Task material: Begin
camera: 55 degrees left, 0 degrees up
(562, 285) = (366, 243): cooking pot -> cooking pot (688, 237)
Task material: End
Task material: Begin
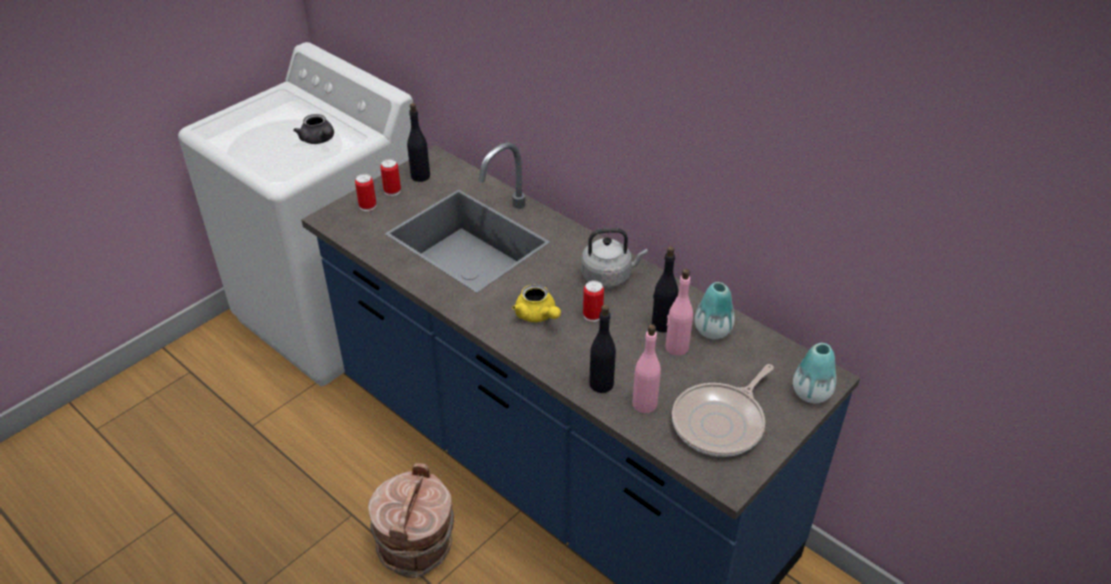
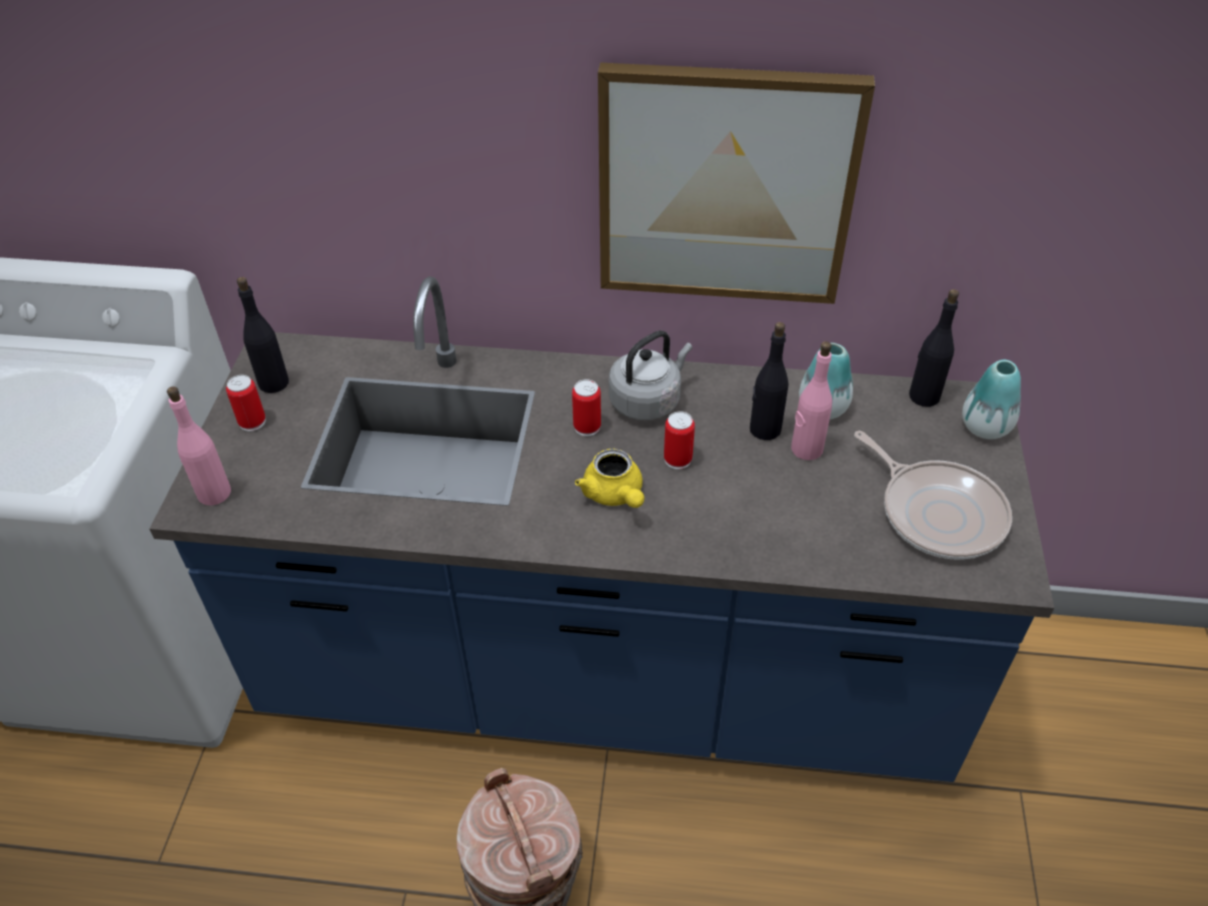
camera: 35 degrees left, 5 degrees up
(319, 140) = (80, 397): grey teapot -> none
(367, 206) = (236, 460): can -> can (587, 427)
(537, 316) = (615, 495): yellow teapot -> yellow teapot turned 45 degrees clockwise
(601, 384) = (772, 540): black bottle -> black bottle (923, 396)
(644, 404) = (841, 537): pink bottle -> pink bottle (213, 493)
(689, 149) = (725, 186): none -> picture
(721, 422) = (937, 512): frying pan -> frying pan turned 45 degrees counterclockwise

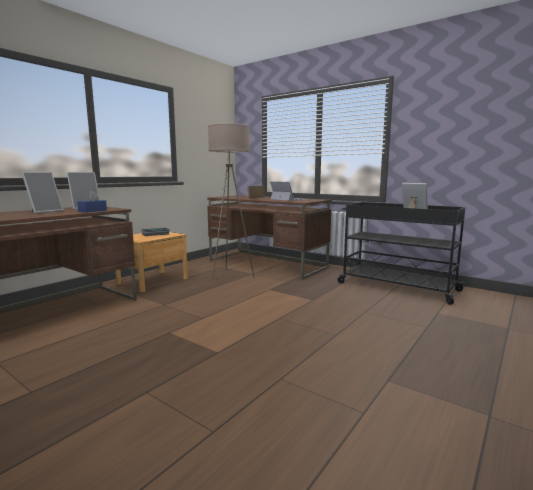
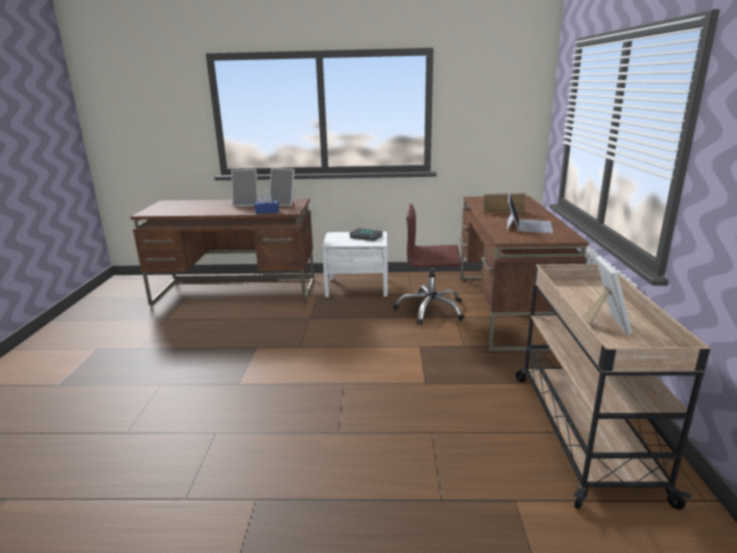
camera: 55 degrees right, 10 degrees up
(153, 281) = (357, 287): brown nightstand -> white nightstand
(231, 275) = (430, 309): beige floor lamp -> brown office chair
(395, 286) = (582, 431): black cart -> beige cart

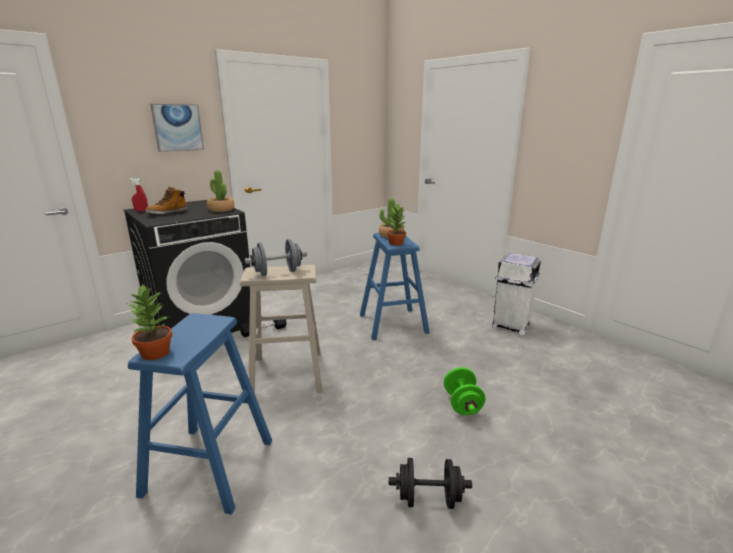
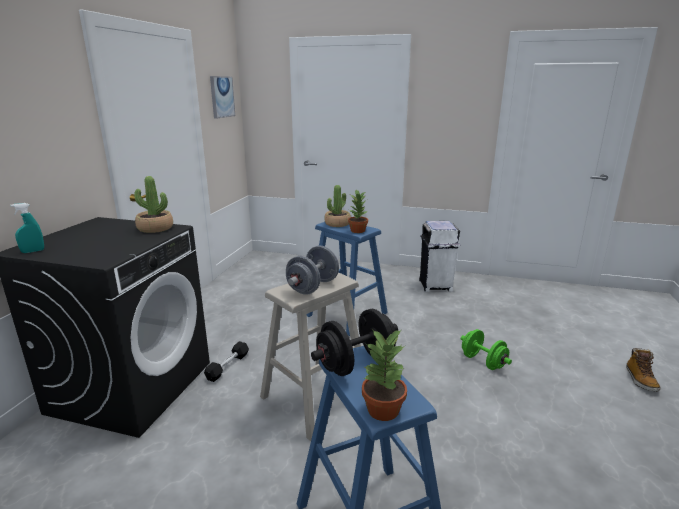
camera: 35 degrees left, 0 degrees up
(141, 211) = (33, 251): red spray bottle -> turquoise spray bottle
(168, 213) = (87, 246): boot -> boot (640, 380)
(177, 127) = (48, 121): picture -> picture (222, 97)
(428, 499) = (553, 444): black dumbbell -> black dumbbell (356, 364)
Task material: End
Task prompt: Return a word-for-word copy of the lines above from the one holding "camera: 55 degrees left, 0 degrees up" through the one holding "(562, 285) = (366, 243): cooking", with both of them included and nothing besides.

Solved exercise:
camera: 55 degrees left, 0 degrees up
(562, 285) = (366, 243): cooking pot -> cooking pot (688, 237)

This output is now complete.